I don't think I can improve upon those wise words...
*Incidentally, I probably identify more with Professor Hanson than any other foreign policy writer active today. Although I'm not sure he would classify himself as a neocon, he often gets grouped with them due to his support for Afghanistan and Iraq. However, when you read through his writing and those folks who he promotes on his website (like Bruce Thorton), it is clear that Hanson has always had a more limited view of what we could realistically accomplish in both of those countries, but saw our efforts there as better than the status quo antebellum.
**When it comes to sparkling prose with bite, there are few who can top Mencius (here he is responding to his critics who accuse him British imperialsim):
You don't even need a pith helmet and a lisp to understand how a civilized nation can subdue and govern savages and barbarians. You can stay on our side of the Atlantic and our century, and look at the US experience in the Philippines or Haiti. You can read any pre-1945 field manual from the US military. PC-COIN basically consists of taking every known axiom about how to solve the problem properly, and reversing it. Instead of constantly demonstrating strength, for instance, it constantly demonstrates weakness. This masquerades as counterintuitive, which masquerades as smart. Indeed, one cannot defend it without being pretty damned smart..

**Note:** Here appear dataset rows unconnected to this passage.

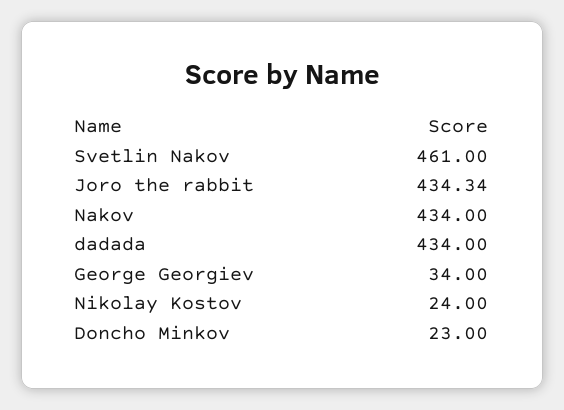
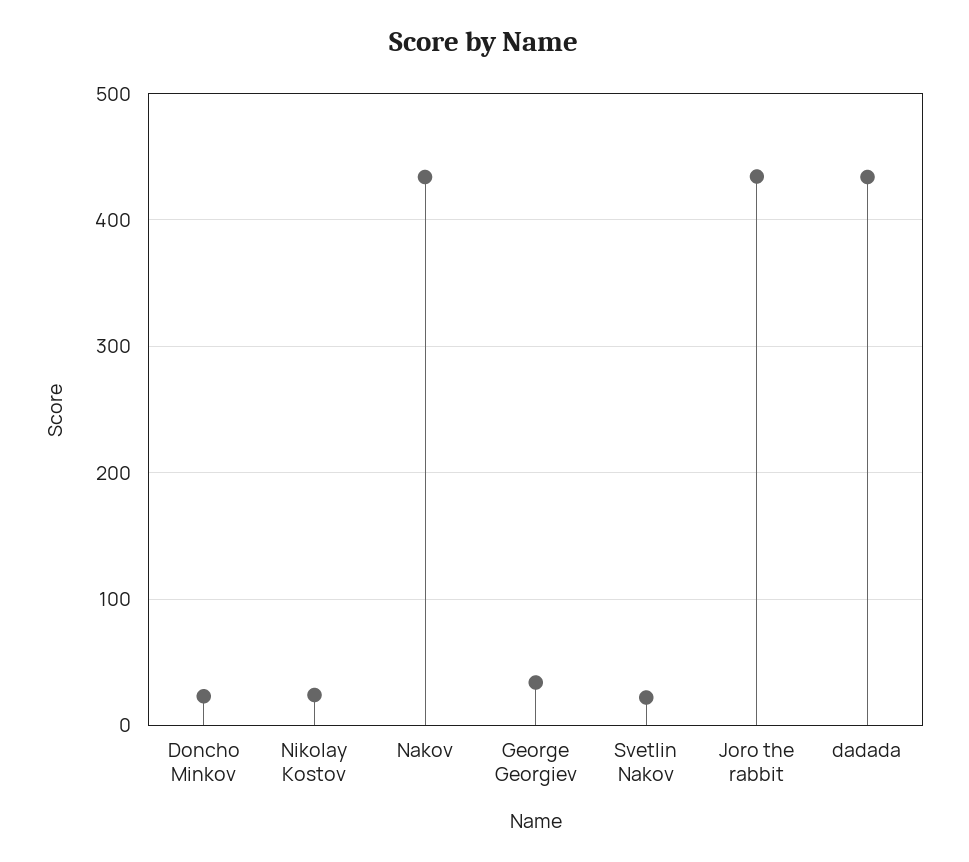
  {
-   "Svetlin Nakov": 461,
+   "Svetlin Nakov": 20,
    "Joro the rabbit": 434.34,
    "Nakov": 434,
    "dadada": 434,
    "George Georgiev": 34,
    "Nikolay Kostov": 24,
    "Doncho Minkov": 23
  }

And it's not even the willingness to bomb villages from the air, or whatever, that generates victory. Since we have way better gear than Wing Commander Pink, we can be way more subtle. All that is needed is that USG demonstrate to the Afghan people that it has chosen to rule them by force and without their consent, as a result of their actions in harboring Osama, KSM and their nasty friends. Seal the border, register and tax the population, impose indirect rule. Find some modern equivalent of Lord Cromer to run the whole thing.

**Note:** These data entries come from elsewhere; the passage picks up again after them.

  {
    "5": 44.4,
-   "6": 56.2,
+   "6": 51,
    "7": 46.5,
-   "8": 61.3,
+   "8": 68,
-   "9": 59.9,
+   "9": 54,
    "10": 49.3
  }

Instead, we create the ultimate in passive-aggressive goverment. We whine and wheedle and curtsy before the savage tribe, pay it welfare for its misdeeds, apologize at every possible opportunity. At the same time, we hunt it with Predators. It's like a bad episode of "The Dog Whisperer," with the Pashtoons instead of the dog. Couldn't we get Cesar Millan to run Afghanistan for a while? His skin is about the right color, and he could hardly do worse.